The Tillamook Country Smoker Beef Jerky Factory Retail Outlet had been bragging for miles before we arrived about getting a two-foot stick for only one dollar. At first, I thought, if only. Then I thought, dang, that’s an excellent price per linear foot. I’d been getting pillaged at a buck and a quarter per foot in Boise.

Upon entering the outlet, I immediately focused on the open chest cooler stuffed with two-foot sticks. They were all labeled “fresh” and “must be consumed in five days”, which made me think of all the wonderful preservatives and chemicals I must’ve been consuming prior with the store-bought sticks. At first, after examining the sticks, I thought about going exotic, like jalapeno pepperjack, but I eventually decided to start my meat stick and blogging journey with the original: plain pepperoni.

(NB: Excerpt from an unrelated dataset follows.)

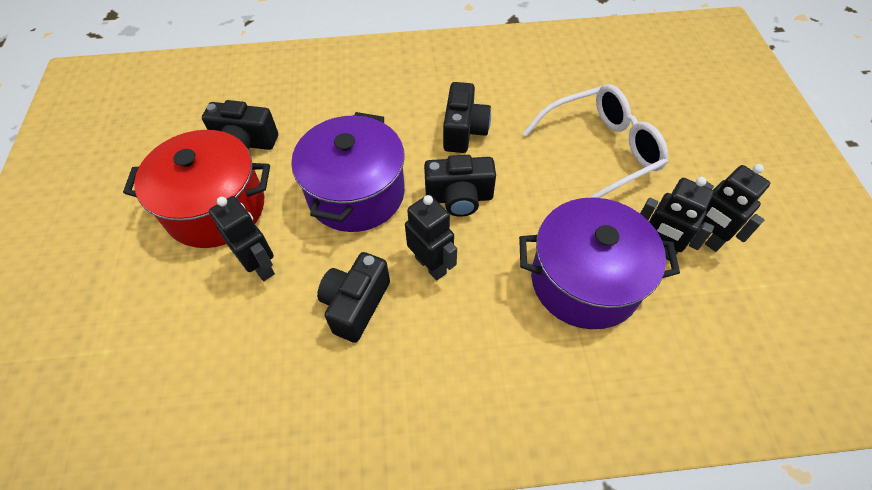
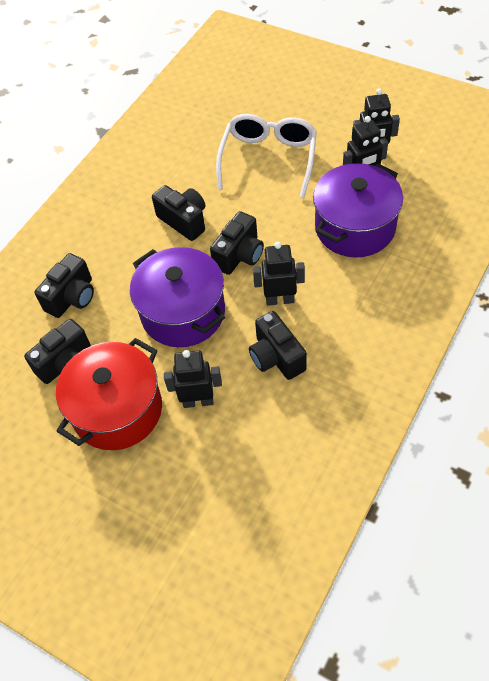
camera: 50 degrees left, 0 degrees up
none -> black camera [34,253,94,318]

The two-footers were noticeably fresher than their gas station siblings. They tasted like how I imagined real meat taste like. Their caramel-colored skin suit was also looser than I was accustomed to, occasionally popping in my mouth and reminding me that he who gets the freshy-fresh shall get the sweetest thing in the world (name that reference). I’d also noticed that the liquid fats inside the fresh skin suit had not fully mobilized — I was used to squeezing fat drops from the sticks — suggesting that, perhaps, the fresh sticks had not fully matured. I don’t know if that’s a good or a bad thing, but I fully intend to investigate further.

Later that night, I bragged to a hip couple we met in the campground about my meat stick excursion and about how I had consumed five two-foot sticks, so ten regular sticks, a certain record for me, in one van ride to the campground. Then they invited us to their campsite for fresh-caught oysters fire-roasted in butter and topped with cilantro, tomatoes, onions, and lemon juice. I had never felt so white trash, proud, and confused at the same time. But that’s what meat sticks do to you.